You see, the problem with being a Diaspora Jew is that you think you know Hebrew, but the truth is that you don’t. Those, like me, who spent time in Jewish education, or others who attend synagogue regularly, learn to read and write Hebrew but rarely have a clue what they are saying. I know Catholics who can recite mass in Latin till the cows come home, but if they were teleported back to Ancient Rome they wouldn’t have the where withal to even ask for a glass of water! So you come to Israel with false expectations of easing into the language like a pair of comfy old slippers.

Being married to a native Israeli helps a great deal as you are forced to speak Hebrew with friends and family. I like speaking the language and, for the most part am now fairly fluent, but still make schoolboy errors every day that expose my IVS affliction. Last summer I was asked to co-present and commentate (in Hebrew) on the Epsom Oaks horse race for Israel’s Channel 5+ sports network – I was for many years a racing commentator and journalist in Britain – and neither I, nor the producer and staff there had any qualms about me being able to cope with broadcasting live in Hebrew.

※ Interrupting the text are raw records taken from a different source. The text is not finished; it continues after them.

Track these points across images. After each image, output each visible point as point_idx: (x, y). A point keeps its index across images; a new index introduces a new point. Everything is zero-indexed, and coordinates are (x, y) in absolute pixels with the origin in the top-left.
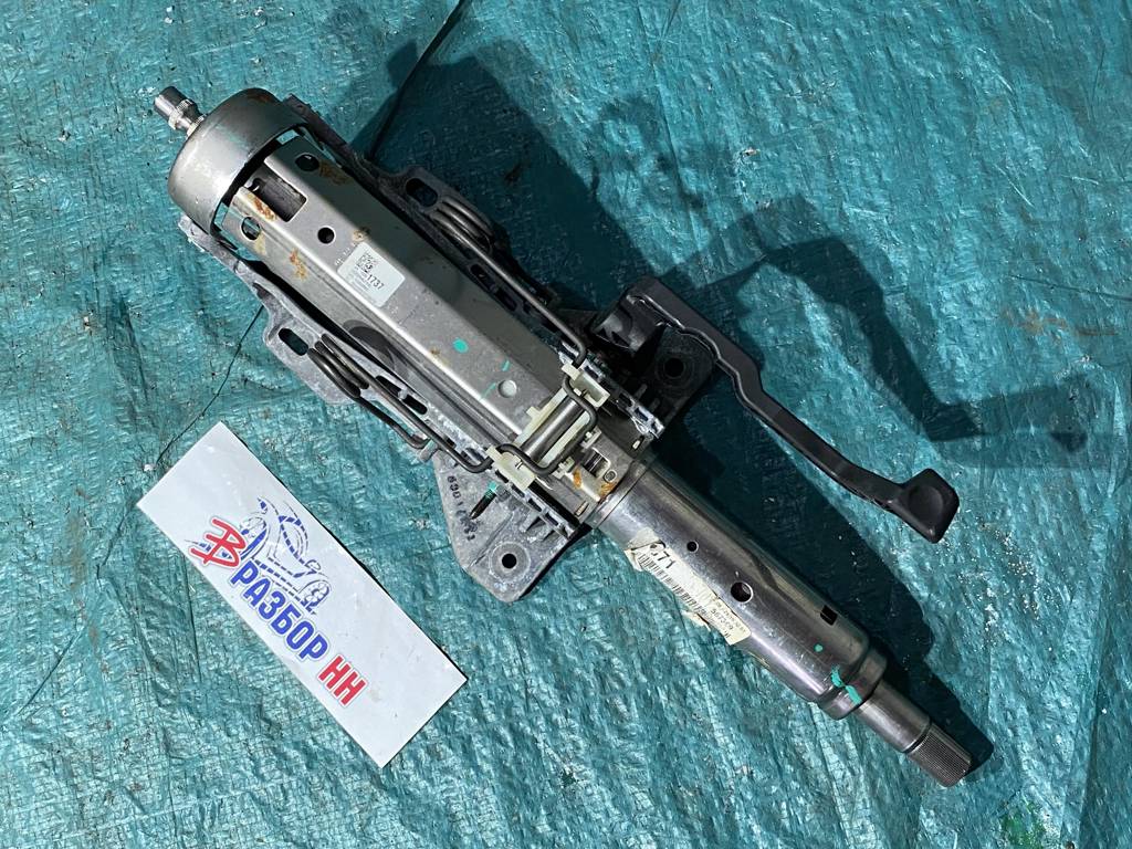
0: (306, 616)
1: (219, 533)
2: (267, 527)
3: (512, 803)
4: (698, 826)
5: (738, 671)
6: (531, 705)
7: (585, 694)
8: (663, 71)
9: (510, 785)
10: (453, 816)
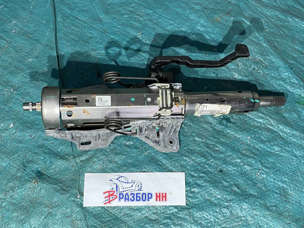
0: (141, 192)
1: (107, 194)
2: (116, 183)
3: (216, 186)
4: (252, 155)
5: (230, 122)
6: (201, 165)
7: (208, 153)
8: (109, 34)
9: (212, 183)
10: (208, 199)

It transpires that they like the way Hebrew is spoken with a British accent when broadcasting on British sport, and they had always been satisfied with previous events I had covered. Speaking quickly in Hebrew on a live event is a big challenge, and even as I got into my stride during the mile-and-a-half world class race for fillies (female horses) of the classic generation, I was giving myself a virtual pat on the back for carrying it off so well. As the leader, Dancing Rain, went clear of her rivals inside the final furlong, I felt I had surely been correct in describing the scene ‘in the feminine’ – if you know what I mean – but glanced over to see my co-presenter Ran Malovani’s shoulders going up and down.

Dancing Rain won, we reviewed the finish then cut to a 90-second promo for a basketball game. I immediately turned to Ran. “Oh no. What did I say?”

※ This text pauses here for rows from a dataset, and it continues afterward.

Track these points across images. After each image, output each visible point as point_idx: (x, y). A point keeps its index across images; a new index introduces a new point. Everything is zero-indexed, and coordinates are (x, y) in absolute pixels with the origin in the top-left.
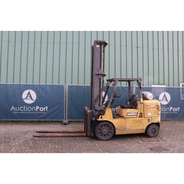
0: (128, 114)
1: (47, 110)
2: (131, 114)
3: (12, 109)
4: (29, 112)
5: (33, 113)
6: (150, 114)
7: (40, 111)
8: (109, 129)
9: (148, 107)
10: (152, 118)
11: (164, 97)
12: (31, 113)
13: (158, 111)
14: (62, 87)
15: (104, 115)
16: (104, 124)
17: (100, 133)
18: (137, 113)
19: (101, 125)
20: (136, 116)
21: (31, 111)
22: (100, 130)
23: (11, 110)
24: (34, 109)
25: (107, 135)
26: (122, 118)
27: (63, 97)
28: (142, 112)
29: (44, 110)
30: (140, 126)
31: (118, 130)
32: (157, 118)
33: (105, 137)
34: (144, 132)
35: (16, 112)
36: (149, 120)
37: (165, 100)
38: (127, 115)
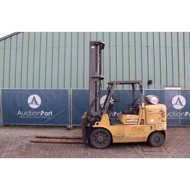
0: (128, 121)
1: (51, 115)
2: (131, 121)
3: (19, 113)
4: (35, 117)
5: (38, 117)
6: (153, 121)
7: (45, 116)
8: (106, 137)
9: (150, 113)
10: (155, 125)
11: (178, 100)
12: (36, 117)
13: (163, 117)
14: (66, 91)
15: (100, 121)
16: (100, 131)
17: (95, 140)
18: (138, 120)
19: (96, 132)
20: (137, 123)
21: (37, 116)
22: (95, 137)
23: (18, 115)
24: (39, 113)
25: (104, 143)
26: (121, 124)
27: (67, 102)
28: (144, 118)
29: (49, 115)
30: (141, 134)
31: (115, 138)
32: (161, 126)
33: (100, 145)
34: (146, 140)
35: (22, 117)
36: (151, 127)
37: (179, 104)
38: (126, 122)
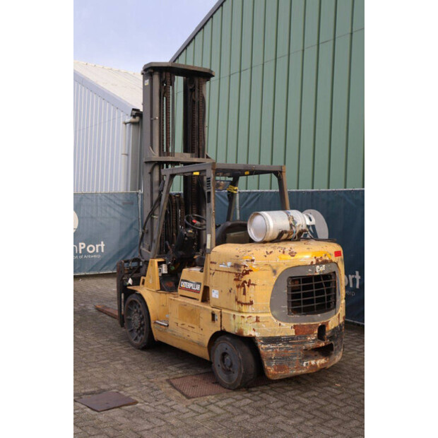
2: (189, 286)
6: (217, 296)
9: (213, 267)
10: (223, 311)
13: (238, 287)
18: (200, 285)
20: (197, 296)
28: (209, 284)
30: (196, 330)
34: (206, 354)
36: (213, 315)
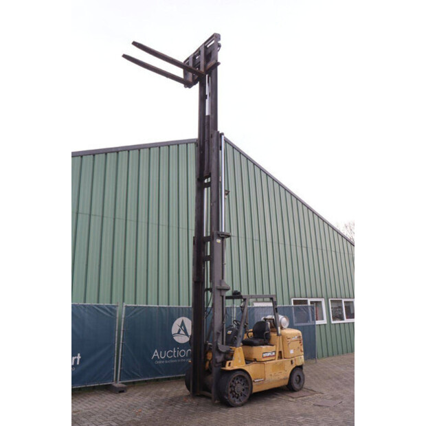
0: (265, 355)
1: (78, 363)
2: (269, 354)
6: (293, 352)
8: (244, 384)
9: (289, 340)
10: (296, 358)
14: (111, 309)
15: (231, 360)
16: (237, 375)
17: (231, 392)
18: (275, 352)
19: (233, 377)
20: (273, 358)
22: (231, 386)
25: (242, 395)
26: (255, 362)
27: (112, 332)
28: (281, 350)
30: (282, 373)
31: (255, 384)
32: (300, 358)
33: (238, 400)
34: (286, 382)
36: (292, 362)
38: (263, 357)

“You said that Dancing Rain has gone three corpses clear”, he chuckled, “but it’s so cute”.

“How? I mean, what did I say?”

“You said ‘gufot’ instead of ‘gufim’, (n. Israeli racing parlance for lengths – the distance between one horse in front of another) – probably because the horses were female. It’s only a tiny mistake. You put the feminine instead of the masculine on the end of the word. But don’t worry – you’re British!”

And then, just this week, the latest IVS incident to strike me down and humble me in front of my own children – again. Having lunch with my two daughters at a local cafe whilst suffering from a nasty head cold, I felt I was just about to sneeze and realised I had forgotten to bring any tissues. Hurriedly summoning the waitress, I asked her to bring me a “mapa” to blow my nose.

“Daddy”, said my younger daughter, “your nose isn’t so big you need a tablecloth to blow it!” (So there’s one Jewish stereotype blown to smithereens!) I’d asked for a ‘mapa’ (tablecloth), instead of a ‘mapit’ (napkin/serviette).

In response to a Facebook comment on his witty and well observedThe top 14 facts they forgot to tell you about aliya,’ fellow Times of Israel blogger Neil Lazarus shrewdly suggested that “…happiness is not achieved by negating one’s past – but by blending it with the future”. I couldn’t agree more. You must continue to speak English with your children – it’s a huge gift to have the world’s most widely spread language as a mother tongue – but always try your best to at least have some basic command of Hebrew. Without it Anglos will become a ghettoised community and never have a cat in hell’s chance of eventually integrating into everyday Israeli life. So don’t let IVS get you down. Let’s fight it as one and stand together. Believe me, you’ll feel so much better once it’s out in the open.

The sage words of the much missed Officer Crabtree can well be applied to the collective Anglo experience in this frustrating, hilarious, heart-warming and sometimes (I’m afraid to say), highly embarrassing country, when he admitted his language frailties but remained solidly with the resistance, simply shrugging his shoulder and stating, “I admit my Fronch cod be butter”.